DENIAL OF PRIESTHOOD


Brigham Young’s definitive stance on the cursed state of the Black man, a condition caused by the crime of one man, Cain, who murdered his brother, Abel, denying him the right to posterity and its reception of Priesthood blessings in mortality:

"Any man having one drop of the seed of [Cain] ... in him cannot hold the priesthood and if NO OTHER PROPHET ever spake it before I will say it now in the name of Jesus Christ I know it is true and others know it” (Address to the territorial legislature, 16 January, 1852, recorded in Wilford Woodruff s journal of that date).

Brigham explains the timing of the end of the curse:

"When all the other children of Adam have had the privilege of receiving the Priesthood.... it will be time enough to remove the curse from Cain and his posterity"(Journal of Discourses, 2:142-43, 3 Dec. 1854).

"Until the last ones of the residue of Adam's children are brought up to that favourable position, the children of Cain cannot receive the first ordinances of the Priesthood" (Ibid., 7:290-91, 9 Oct. 1859)

"When all the rest of the children have received their blessings in the Holy Priesthood, then that curse will be removed from the seed of Cain" (Ibid., 11:272, 19 Aug. 1866).

Brigham gets more specific on the timing:

"When all the other children of Adam have the privilege of receiving the Priesthood, and of coming into the kingdom of God, and of being redeemed from the four quarters of the earth, and have received their resurrection from the dead, then it will be time enough to remove the curse from Cain and his posterity” (Journal of Discourses, 2:142-43, 3 Dec. 1854).

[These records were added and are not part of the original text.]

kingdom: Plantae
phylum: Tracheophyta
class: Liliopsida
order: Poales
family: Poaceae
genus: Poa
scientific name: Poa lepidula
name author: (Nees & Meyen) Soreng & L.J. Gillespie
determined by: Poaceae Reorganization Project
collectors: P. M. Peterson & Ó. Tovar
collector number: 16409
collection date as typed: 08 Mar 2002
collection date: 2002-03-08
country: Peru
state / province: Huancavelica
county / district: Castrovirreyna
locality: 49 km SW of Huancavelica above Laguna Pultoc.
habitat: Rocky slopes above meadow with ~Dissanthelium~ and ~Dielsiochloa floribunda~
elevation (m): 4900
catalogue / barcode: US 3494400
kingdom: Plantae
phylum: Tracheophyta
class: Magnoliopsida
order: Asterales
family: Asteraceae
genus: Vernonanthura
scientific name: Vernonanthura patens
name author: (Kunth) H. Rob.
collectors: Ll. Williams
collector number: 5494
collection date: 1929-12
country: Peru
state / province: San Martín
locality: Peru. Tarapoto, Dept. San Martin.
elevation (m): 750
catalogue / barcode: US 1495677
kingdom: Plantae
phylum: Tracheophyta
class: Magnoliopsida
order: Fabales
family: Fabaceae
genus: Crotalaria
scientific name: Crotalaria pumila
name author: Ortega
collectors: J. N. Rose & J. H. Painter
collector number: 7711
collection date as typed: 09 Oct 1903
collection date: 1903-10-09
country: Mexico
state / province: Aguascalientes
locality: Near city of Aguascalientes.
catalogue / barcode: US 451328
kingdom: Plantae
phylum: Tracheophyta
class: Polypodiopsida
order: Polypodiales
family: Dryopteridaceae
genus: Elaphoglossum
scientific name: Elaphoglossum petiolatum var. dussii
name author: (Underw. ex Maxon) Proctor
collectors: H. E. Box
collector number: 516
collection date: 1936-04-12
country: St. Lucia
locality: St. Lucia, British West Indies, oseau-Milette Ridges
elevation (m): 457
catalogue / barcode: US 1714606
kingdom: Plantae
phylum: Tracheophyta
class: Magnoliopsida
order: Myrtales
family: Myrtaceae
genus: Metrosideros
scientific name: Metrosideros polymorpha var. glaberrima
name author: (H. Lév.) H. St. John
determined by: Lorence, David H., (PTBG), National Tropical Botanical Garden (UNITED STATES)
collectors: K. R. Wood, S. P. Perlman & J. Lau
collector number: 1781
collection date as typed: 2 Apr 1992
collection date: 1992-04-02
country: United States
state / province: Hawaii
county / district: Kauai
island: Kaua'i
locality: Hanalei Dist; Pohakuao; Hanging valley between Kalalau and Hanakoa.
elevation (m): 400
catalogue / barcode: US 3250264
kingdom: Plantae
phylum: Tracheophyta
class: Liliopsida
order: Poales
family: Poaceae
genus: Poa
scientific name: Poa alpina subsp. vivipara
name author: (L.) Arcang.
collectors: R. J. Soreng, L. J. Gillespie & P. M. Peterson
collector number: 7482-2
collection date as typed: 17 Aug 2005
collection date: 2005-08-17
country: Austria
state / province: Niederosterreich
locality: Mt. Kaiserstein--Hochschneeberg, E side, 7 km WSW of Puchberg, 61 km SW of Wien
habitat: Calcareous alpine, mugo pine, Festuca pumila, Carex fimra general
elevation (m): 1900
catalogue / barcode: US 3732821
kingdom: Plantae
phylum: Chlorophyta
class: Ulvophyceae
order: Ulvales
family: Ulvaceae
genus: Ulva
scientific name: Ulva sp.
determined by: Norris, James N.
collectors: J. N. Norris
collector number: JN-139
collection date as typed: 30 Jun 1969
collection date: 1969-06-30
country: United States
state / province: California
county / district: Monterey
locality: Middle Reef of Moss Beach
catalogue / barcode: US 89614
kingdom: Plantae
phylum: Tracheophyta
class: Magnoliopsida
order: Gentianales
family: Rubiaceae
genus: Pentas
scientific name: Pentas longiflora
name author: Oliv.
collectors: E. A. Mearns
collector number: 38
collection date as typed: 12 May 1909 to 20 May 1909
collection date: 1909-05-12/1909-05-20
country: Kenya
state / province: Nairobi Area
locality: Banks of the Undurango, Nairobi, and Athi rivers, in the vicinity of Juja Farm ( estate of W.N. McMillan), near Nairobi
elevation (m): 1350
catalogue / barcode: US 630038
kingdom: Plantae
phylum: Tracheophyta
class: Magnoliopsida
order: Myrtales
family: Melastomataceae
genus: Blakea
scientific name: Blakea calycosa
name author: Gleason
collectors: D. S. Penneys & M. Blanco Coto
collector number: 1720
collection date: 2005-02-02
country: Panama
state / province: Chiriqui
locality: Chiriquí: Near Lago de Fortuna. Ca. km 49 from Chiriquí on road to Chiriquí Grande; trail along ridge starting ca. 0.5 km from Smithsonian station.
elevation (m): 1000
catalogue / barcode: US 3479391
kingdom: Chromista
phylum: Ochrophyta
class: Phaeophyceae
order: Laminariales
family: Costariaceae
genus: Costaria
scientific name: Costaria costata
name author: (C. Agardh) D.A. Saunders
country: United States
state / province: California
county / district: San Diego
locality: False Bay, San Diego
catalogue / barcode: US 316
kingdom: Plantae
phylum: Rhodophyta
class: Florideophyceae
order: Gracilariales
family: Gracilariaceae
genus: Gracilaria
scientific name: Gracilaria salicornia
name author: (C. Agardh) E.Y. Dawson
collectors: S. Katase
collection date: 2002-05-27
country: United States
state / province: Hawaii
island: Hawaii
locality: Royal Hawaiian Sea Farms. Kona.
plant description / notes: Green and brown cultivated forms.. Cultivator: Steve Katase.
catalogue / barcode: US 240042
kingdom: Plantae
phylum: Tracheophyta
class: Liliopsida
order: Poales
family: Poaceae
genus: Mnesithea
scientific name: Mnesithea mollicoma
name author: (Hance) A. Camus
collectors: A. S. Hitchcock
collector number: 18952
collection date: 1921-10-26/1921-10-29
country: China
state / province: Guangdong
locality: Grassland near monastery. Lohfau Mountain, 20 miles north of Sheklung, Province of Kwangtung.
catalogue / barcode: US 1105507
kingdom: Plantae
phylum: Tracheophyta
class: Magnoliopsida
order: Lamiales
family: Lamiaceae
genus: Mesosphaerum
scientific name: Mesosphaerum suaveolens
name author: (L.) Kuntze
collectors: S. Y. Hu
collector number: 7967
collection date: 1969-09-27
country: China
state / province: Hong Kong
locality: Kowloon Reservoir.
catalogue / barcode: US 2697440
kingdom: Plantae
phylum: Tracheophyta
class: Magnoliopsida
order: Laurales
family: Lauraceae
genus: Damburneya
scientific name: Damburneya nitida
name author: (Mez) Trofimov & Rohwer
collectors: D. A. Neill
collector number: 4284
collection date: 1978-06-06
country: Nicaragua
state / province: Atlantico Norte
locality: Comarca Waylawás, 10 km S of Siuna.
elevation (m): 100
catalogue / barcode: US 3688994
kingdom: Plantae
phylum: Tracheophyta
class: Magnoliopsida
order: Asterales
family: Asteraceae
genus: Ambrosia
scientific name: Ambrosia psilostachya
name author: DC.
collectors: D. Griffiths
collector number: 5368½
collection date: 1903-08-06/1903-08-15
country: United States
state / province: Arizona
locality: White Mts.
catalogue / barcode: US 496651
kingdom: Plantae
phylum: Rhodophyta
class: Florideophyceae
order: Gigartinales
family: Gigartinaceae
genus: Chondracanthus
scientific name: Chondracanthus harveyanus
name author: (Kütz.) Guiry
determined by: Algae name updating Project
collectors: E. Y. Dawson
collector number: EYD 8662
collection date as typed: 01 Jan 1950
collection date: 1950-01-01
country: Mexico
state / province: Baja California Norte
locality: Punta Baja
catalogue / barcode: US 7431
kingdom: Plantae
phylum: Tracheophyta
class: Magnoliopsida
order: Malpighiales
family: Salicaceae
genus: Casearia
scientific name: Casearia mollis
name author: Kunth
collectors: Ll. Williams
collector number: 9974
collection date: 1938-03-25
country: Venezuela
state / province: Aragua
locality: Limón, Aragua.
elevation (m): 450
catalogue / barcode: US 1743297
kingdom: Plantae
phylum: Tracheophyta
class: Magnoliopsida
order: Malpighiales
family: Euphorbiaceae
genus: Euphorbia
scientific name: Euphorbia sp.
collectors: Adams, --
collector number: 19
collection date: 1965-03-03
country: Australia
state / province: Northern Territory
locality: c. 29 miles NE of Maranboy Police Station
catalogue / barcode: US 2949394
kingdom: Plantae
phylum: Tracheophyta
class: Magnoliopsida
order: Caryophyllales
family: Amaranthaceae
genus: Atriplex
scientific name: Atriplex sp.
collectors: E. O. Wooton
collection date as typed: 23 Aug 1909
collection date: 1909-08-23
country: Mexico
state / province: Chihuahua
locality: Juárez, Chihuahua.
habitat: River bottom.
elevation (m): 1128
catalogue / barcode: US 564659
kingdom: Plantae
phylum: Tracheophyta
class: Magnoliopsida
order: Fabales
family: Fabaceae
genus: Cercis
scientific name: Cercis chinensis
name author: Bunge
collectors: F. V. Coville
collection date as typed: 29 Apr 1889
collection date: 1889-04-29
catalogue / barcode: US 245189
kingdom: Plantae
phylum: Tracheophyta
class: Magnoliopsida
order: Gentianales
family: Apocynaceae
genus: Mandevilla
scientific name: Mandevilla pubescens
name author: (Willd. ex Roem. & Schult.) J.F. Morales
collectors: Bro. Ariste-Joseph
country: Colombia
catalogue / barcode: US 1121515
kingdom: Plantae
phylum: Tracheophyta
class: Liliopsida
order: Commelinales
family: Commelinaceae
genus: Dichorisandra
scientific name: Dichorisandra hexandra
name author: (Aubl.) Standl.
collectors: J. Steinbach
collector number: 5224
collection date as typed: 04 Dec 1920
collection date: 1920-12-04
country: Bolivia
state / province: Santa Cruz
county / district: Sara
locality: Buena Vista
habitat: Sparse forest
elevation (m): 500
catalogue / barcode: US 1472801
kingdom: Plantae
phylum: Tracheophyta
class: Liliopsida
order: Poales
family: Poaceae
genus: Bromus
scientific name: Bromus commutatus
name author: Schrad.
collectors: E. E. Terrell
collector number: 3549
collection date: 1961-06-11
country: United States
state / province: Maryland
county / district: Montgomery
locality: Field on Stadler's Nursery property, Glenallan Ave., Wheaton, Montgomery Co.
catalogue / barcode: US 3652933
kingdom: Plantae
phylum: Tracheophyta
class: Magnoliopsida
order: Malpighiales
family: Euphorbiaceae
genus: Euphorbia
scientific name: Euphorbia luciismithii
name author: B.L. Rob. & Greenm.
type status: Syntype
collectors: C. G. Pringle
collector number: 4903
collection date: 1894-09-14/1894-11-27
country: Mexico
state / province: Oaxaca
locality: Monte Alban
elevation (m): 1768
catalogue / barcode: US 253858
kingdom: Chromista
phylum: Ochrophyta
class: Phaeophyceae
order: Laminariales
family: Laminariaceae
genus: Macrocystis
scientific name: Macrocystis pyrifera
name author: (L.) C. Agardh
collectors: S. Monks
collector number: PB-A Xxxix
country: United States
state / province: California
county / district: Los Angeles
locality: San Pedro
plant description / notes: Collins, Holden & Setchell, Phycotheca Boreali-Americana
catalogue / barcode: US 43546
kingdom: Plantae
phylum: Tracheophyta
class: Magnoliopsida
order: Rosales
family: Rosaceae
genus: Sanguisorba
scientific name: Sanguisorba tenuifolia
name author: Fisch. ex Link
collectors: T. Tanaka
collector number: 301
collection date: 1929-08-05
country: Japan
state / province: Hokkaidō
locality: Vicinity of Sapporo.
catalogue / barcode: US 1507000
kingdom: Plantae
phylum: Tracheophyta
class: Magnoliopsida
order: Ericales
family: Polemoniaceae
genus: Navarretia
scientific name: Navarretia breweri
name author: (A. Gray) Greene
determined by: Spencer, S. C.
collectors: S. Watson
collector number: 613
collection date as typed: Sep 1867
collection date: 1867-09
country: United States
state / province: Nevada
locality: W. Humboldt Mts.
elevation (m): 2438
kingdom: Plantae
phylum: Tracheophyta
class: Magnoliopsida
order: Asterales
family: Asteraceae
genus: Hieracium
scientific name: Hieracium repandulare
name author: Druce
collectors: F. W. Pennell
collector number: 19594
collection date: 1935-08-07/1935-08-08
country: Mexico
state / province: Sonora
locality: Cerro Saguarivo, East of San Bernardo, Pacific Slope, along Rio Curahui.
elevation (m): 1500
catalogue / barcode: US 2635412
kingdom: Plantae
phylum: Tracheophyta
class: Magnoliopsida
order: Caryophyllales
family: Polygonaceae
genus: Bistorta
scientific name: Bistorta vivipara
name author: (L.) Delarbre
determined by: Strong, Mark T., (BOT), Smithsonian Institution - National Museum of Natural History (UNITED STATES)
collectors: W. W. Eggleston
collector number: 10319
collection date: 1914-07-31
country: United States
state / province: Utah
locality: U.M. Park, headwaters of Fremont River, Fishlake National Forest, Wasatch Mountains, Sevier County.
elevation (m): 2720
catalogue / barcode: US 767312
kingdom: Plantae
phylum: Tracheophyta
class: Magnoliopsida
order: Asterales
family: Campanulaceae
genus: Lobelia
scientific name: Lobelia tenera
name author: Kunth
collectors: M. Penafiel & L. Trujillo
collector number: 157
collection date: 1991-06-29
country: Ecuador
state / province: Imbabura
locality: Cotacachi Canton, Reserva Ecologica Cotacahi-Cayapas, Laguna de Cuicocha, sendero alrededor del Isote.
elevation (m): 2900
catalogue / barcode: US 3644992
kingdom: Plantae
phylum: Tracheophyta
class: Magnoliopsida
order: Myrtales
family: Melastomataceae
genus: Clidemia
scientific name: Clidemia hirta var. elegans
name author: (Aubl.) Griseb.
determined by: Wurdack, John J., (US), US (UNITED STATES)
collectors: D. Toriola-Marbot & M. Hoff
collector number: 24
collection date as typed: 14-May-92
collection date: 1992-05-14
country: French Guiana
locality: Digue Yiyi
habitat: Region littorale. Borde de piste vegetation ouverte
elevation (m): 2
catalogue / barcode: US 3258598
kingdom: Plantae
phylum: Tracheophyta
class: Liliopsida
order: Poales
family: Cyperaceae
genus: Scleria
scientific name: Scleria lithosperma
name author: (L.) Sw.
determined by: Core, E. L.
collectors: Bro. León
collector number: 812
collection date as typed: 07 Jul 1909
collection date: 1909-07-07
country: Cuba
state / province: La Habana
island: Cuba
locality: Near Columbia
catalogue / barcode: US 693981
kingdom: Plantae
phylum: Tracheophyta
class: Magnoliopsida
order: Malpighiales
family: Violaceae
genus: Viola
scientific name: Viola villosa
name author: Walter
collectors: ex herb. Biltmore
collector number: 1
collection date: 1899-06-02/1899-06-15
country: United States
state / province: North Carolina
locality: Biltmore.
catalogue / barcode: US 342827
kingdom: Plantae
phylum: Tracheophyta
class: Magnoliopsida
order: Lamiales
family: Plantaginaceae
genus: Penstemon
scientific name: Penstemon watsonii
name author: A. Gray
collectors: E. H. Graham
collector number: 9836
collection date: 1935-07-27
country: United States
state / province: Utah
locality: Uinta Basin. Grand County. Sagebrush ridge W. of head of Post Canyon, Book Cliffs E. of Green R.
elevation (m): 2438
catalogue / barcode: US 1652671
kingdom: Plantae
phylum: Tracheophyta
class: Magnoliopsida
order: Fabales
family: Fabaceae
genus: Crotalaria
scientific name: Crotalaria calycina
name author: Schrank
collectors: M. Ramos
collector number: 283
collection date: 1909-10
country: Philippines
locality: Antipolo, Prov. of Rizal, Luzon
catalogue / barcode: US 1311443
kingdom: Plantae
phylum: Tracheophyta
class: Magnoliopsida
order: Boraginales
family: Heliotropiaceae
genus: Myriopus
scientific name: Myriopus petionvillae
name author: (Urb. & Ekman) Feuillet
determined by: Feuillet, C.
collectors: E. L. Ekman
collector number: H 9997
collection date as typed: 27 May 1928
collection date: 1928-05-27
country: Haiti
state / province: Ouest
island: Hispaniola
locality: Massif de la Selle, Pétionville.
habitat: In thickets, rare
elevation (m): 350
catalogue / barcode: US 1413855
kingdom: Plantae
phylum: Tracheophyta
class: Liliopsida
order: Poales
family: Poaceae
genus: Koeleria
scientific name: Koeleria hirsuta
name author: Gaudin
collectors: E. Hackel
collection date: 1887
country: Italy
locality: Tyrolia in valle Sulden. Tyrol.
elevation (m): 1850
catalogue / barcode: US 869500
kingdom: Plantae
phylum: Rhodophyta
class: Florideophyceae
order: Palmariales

George Q. Cannon, counselor to Brigham, claimed that Joseph Smith had taught that the Priesthood must be safeguarded against interracial marriage:

"…That the seed of Cain could not receive the priesthood nor act in any offices of the priesthood until the seed of Abel should come forward and take precedence over Cain's offspring; and that any white man who mingled his seed with that of Cain should be killed, and thus prevent any of the seed of Cain coming in possession of the priesthood” (Council minutes, 22 Aug. 1895, Bennion [or GAS] papers).

Cannon later admitted:

"he understood that the Prophet had said (the above)...." (Council minutes, 11 Mar. 1900, Bennion [or GAS] papers).

In all likelihood, Cannon heard it from Brigham Young. Brigham is on record as saying (bad spelling is original):

“Where the children of God to mingle there seed with the seed of Cain it would not only bring the curse of being deprived of the power of the preisthood upon themselves but they entail it upon their children after them, and they cannot get rid of it. If a man in an ungaurded moment should commit such a transgression, if he would walk up and say cut off my head, and kill man woman and child it would do a great deal towards atoneing for the sin. Would this be to curse them? no it would be a blessing to them. -- it would do them good that they might be saved with their Bren. A man would shuder should they here us take about killing folk, but it is one of the greatest blessings to some to kill them, allthough the true principles of it are not understood” (Brigham Young Addresses, Ms d 1234, Box 48, folder 3, dated Feb. 5, 1852, located in the LDS Church Historical Department, Salt Lake City, Utah).

The Church under Brigham Young didn’t think too highly of the “seed of Cain,” describing them as:

"… uncouth, uncomely, disagreeable in their habits, wild, and seemingly deprived of nearly all the blessings of the intelligence that is bestowed upon mankind" (Journal of Discourses, 7:290-91 [9 Oct. 1859]).

"… blood-thirsty… pitiless… stranger to mercy when fully aroused… now seemingly tame and almost imbecile." (Millennial Star, editorial, 27 [28 Oct. 1865]: 682-83)

"… the lowest in intelligence and the most barbarous of all the children of men. The race whose intellect is the least developed, whose advancement has been the slowest, who appear to be the least capable of improvement of all people. The hand of the Lord appears to be heavy upon them, dwarfing them by the side of their fellow men in every thing good and great… (The black man) looks as though he had been put in an oven and burnt to a cinder before he was properly finished making." ("From Caucasian to Negro," Juvenile Instructor, 3 [1868]: 142).

President John Taylor, in perhaps the most brazen statement ever offered by one of God’s servants, offered his thoughts on why the black race was created:

"… because it was necessary that the devil should have a representation upon the earth as well as God....” (Journal of Discourses, 22:302, 28 Aug. 1881; 23:336, 29 Oct. 1882).